You’re probably thinking what a thmart title!
For those of you who don’t know, FOAF stands for Friend of a Friend. It is a social network description format based on RDF.
If people where to have their FOAFs encoded on RFID tags (along with User ID) and placed inside their watch (think Casio G-Shock) then whenever FOAF-watch-wearing users come within the coverage area of an RFID scanner network (in the real world) the network would detect if they have 1st, 2nd or 3rd-degree friend in common and transmit a signal to their watches which would in turn beep and display the name of the party in common as well as the name of the second party and their location relative to a given node within the RFID scanner network.
This would be cool to have at geek/IT conferences.
I’m very busy nowadays but I promise to write every now and then.
Tags:
[…] Use the FOAF, Luke […]
Cell phones and bluetooth, perhaps? Or Wi-Fi even? For it to pick up the RFID it couldn’t just be passive, it would have to be sniffing for other tags… I don’t know how that would impact battery life, probably not too much. Even if it was 0 watts (piezo?) the interface, even on a g-shock, would be a little cumbersome. MSFT’s watch info-pushing swat junk isn’t so hot, is it? On a cell phone, though…

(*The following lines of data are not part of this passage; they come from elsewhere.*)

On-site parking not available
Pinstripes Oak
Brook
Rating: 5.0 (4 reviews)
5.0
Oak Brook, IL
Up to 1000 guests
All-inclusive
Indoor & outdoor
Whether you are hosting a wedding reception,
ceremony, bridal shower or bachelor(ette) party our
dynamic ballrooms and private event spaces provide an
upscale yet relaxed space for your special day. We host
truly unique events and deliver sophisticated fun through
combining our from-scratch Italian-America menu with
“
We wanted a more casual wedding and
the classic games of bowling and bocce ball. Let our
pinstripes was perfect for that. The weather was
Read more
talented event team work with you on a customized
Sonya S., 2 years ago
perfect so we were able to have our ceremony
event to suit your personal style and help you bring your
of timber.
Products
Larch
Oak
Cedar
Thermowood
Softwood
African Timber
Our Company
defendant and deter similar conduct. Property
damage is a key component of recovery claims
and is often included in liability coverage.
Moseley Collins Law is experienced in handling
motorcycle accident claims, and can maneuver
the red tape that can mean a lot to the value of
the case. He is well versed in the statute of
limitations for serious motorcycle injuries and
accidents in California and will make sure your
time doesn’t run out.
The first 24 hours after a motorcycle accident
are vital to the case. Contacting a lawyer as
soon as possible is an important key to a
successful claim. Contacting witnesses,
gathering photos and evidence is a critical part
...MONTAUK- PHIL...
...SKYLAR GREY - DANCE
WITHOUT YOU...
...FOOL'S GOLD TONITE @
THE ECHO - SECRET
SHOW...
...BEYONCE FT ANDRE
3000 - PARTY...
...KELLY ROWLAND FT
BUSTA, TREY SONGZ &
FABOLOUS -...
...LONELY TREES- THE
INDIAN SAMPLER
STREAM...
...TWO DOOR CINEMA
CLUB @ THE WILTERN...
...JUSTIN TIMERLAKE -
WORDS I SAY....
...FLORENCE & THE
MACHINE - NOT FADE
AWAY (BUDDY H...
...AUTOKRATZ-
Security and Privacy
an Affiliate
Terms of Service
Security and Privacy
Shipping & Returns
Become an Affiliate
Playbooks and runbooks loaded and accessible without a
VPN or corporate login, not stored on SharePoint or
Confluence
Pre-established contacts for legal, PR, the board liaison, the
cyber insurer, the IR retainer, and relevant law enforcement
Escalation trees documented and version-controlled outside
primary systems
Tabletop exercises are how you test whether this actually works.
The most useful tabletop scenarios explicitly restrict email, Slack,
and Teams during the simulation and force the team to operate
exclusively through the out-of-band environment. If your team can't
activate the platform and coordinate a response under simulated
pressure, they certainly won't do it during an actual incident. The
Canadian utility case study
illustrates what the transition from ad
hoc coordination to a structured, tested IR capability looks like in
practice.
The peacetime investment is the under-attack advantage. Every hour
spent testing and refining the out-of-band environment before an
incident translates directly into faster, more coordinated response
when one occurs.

Then again, it wouldn’t be all that novel on a cell phone, for all the extended functionality it might offer the concept.
The RFID itself is passive. The scanning nodes (that make up the RFID scanner network) are active.
The RFID in the watch does not use the battery.
The watch listens to data from the RFID scanner network (which communicates with the watch in addition to scanning each watch’s RFID tag.) The watch would implement an FM receiver and would wait for digital packets over FM with ID matching that of the watch. When it gets that data it displays it.
With cell phones and bluetooth you have to be close to the person for bluetooth to discover and comunicate and the phone would have to have software on it.
The watch concept allows the people to be as geographically distributed as the RFID scanner network itself.